Would you ask, “Why should humans be saved?’. You wouldn’t. It’s only humans who ask these questions because we have the power over animals to decide if they should or should not be saved from extinction in the wild. And that is what the question is asking. Even if the cheetah becomes extinct in the wild there would be captive, inbred cheetahs for many years until the captive ones died out because they were all sterile.
It is an impossible question to answer really because you can ask it of any animal. And I don’t think we have the right to decide what animals should be saved. They all have equal rights in a civilised world (which this sadly is not). On ethical grounds I don not believe that we should ask the question. It is also a question of failure and doom. Humankind should not be at in a situation where we have to decide to save the cheetah from extinction. We should take action well before that moment.
But if can put aside the equal rights argument and the sad fact that humans can play God then the reason why cheetahs should be saved is because their presence on the planet enhances it. They make the planet a better place.
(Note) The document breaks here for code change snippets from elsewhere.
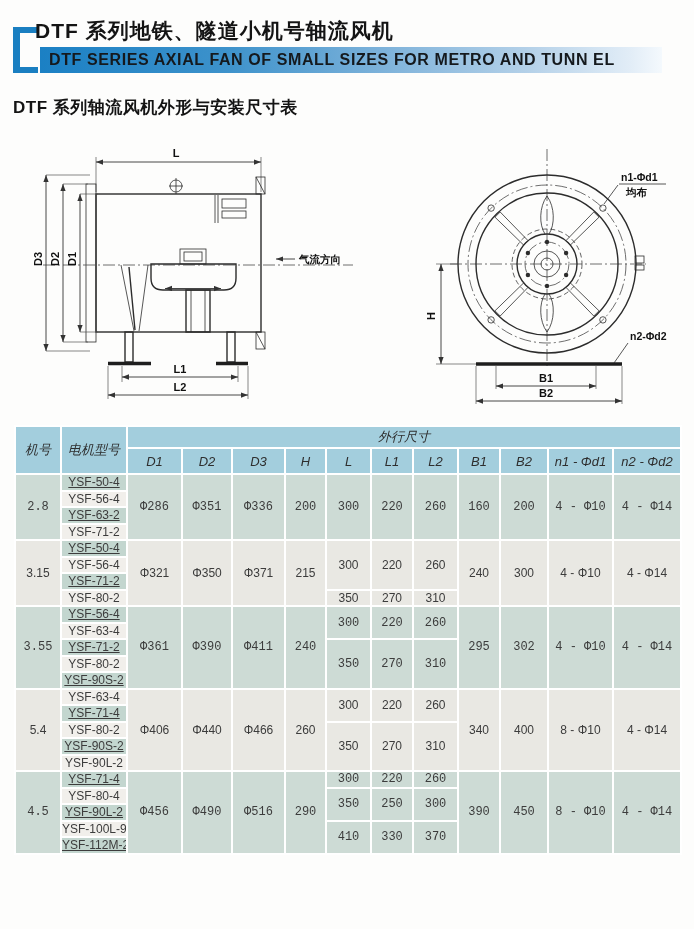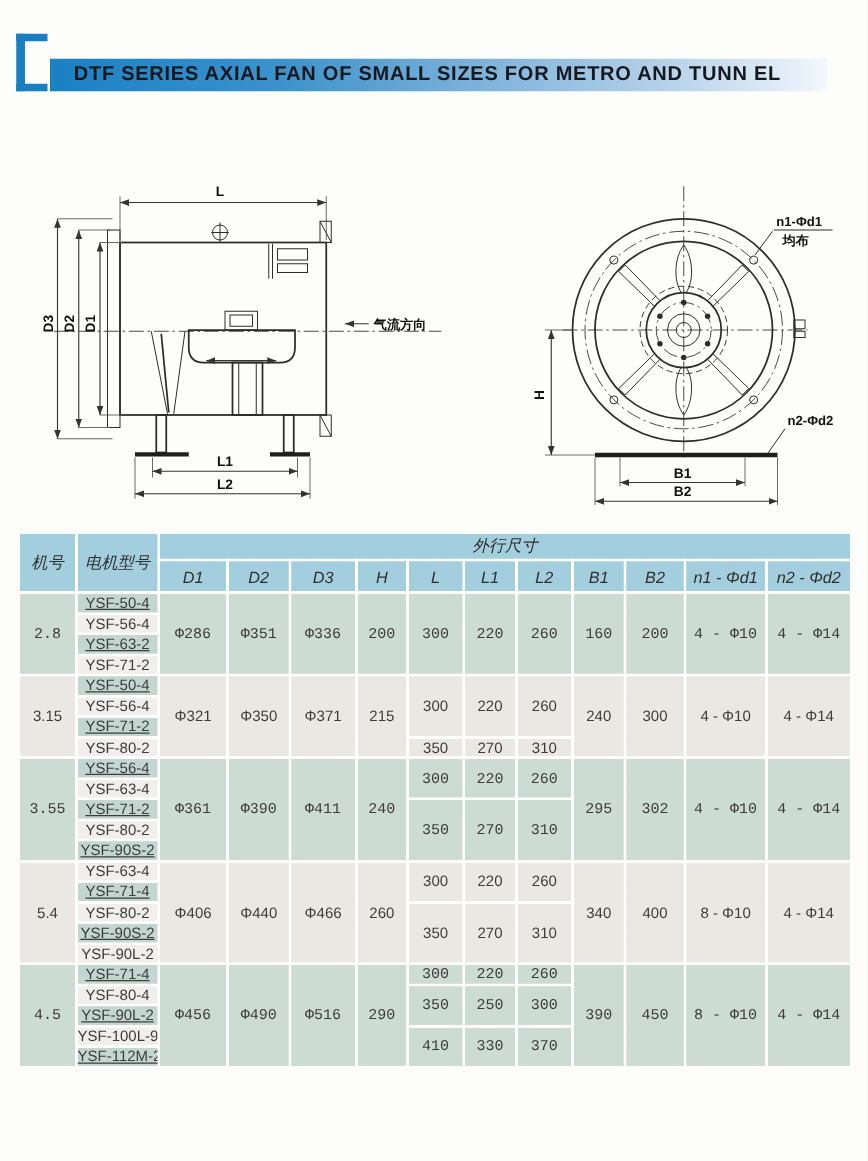--- a/index.html
+++ b/index.html
@@ -60,6 +60,7 @@
 <div class="page">
 
   <div class="bracket"></div>
+  <h1 class="title-zh">DTF 系列地铁、隧道小机号轴流风机</h1>
   <div class="title-en">DTF SERIES AXIAL FAN OF SMALL SIZES FOR METRO AND TUNN EL</div>
 
   <div class="drawing dw-side">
They are beautiful and graceful, the fastest land animal and an important part of the planet’s biodiversity. They are an important animal. We are used to having them around. We enjoy watching them in real life on the plains of the Serengeti, in videos and on wildlife documentaries.
Also throughout history the cheetah has demonstrated a distinct propensity towards domestication. Of all the wild cats except for the snow leopard, they have a personality most suited to domestication. There are many examples of friendships between humans and cheetahs. They are a retiring, shy large cat species. And there many examples of hunting with cheetahs. I don’t like the latter but it reinforces the connection that humans have with the cheetah. It is a special relationship. I can think of no other large wild cat that has been as close to humans as this beautiful cat.
It is also unwise to let one species in a biome become extinct as it affects many other animals who are connected to it. There would be a knock on effect. To let it happen and not save the cheetah would be a clear sign of human failure to care for the planet. We are charged with that duty whether we like it or not and whether it makes us feel like gods or not. To let the cheetah die out would be an abdication of our solemn duty to protect the planet. It would take from our children and their children the joy of living in harmony with the cheetah which should be our immediate and long term objective. Our children for eons to come would blame us for this failure. Do you want that legacy?